Notably, it is a common practice by the facilities on the Bethesda campus that if a sample giving 4 Å resolution of an electron density map achieved on an Arctica will not be improved to 3 Å and should not be considered for Krios time.  Nevertheless, for small particles (< 100 kDa), the Krios can result in better than 1 angstrom map difference across the two microscopes.  Furthermore, special consideration may be given to scientific cases where local structural details of components of very large architectural assemblies are known, but the global organization of the components is unknown and is the focus of biological importance; the improved electron density map acquired from Krios may be critical for locating and orienting components within the global architectural structures. In such cases, allocating Krios time can be considered. Moreover, it is noteworthy to mention that there are odd cases where a significant improvement in map quality may be achieved going from the Arctica to the Krios. But all of the metrics above (good 2D classes, good particle density, etc) need to be fulfilled before considering the Krios time. 

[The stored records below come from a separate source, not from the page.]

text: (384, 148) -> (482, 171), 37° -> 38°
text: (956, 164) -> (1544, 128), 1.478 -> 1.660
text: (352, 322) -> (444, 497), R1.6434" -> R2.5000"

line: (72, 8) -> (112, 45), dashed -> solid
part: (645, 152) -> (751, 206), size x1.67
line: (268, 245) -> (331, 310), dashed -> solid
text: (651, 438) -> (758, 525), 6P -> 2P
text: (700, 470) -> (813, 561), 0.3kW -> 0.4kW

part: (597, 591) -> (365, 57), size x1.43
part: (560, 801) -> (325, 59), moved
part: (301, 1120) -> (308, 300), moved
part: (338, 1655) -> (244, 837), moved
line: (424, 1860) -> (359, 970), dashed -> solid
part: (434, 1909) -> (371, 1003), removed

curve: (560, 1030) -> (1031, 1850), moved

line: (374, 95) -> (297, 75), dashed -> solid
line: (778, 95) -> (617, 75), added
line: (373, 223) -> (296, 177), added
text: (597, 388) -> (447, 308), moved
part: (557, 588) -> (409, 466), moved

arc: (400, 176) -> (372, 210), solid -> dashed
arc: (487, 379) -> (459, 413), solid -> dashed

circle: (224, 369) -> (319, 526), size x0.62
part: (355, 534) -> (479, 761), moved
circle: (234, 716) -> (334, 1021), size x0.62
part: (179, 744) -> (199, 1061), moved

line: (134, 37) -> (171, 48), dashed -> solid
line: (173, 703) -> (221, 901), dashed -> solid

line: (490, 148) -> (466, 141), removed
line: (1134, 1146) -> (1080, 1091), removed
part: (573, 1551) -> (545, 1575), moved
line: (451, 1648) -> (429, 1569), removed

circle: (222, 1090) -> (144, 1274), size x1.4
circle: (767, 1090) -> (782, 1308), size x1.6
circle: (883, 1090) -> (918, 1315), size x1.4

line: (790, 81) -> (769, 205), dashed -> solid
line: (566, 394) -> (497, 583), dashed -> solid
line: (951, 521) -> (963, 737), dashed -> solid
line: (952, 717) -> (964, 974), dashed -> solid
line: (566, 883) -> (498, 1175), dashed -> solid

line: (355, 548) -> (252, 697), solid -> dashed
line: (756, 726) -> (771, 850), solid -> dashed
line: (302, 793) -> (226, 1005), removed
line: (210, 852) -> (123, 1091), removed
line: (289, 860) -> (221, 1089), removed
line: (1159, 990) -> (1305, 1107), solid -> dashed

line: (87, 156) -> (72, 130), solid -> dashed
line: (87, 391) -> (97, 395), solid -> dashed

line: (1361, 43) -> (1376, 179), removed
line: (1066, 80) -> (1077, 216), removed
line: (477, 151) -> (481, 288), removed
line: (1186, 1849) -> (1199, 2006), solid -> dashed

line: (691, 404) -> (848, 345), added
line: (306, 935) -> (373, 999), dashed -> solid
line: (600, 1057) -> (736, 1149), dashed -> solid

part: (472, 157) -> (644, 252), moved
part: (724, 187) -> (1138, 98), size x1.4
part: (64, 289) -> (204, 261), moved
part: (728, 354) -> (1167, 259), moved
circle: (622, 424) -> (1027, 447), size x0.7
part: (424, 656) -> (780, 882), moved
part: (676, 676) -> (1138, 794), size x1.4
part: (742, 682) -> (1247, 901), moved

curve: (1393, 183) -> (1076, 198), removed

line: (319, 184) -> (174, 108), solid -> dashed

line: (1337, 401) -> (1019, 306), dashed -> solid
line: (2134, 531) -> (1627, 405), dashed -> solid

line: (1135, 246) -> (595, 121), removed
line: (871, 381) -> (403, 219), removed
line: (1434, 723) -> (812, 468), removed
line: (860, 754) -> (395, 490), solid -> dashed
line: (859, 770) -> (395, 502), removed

Access priority and operation policy

The criteria for consideration of access: 

A.  Feasibility. The feasibility is judged based on the quality of grids screened on Talos L120C (negative staining) and Arctica.

B.  Scientific merit and significance.

Ranking of the priority in order given the same scores of the projects:

A.  Tenure-track investigators and recently (within 3 years) tenured investigators

B.  Senior investigators.

C.  The CSB PIs have higher priority over non-CSB PIs, given the same ranking scores of feasibility and scientific merits among different categories of PIs.

Assistance by a cryo-EM specialist

For investigators who do not have the cryo-EM expertise required for conducting rigorous structural biology projects, the CSB cryo-EM facility offers assistance via close interaction with a cryo-EM specialist whose main responsibility is to assist/collaborate with non-cryo-EM PIs with their structural biology projects. 

Acknowledgments

Screening cryogenic grids, large-scale data collection, and analyzing negative stain sample results should be acknowledged in publications that use CCF-generated data.

Collaborations (co-authorship)

PIs without cryo-EM expertise could gain access to the microscopes through collaborations with either one of the CSB PIs or the CCF’s dedicated cryo-EM specialist.  The following constitutes collaborations: screening negative-stained samples, preparing cryogenic specimens and optimizing cryogenic grid quality, data processing and 3D reconstruction through CSB labs; cryogenic specimen preparation including optimizing cryo-EM grid quality and data collection via cryo-EM facility.

Administration

The CCF and its staff will operate under the administrative purview of the CSB Office of the Chief. The co-directors, manager, and staff report directly to the CSB Chief.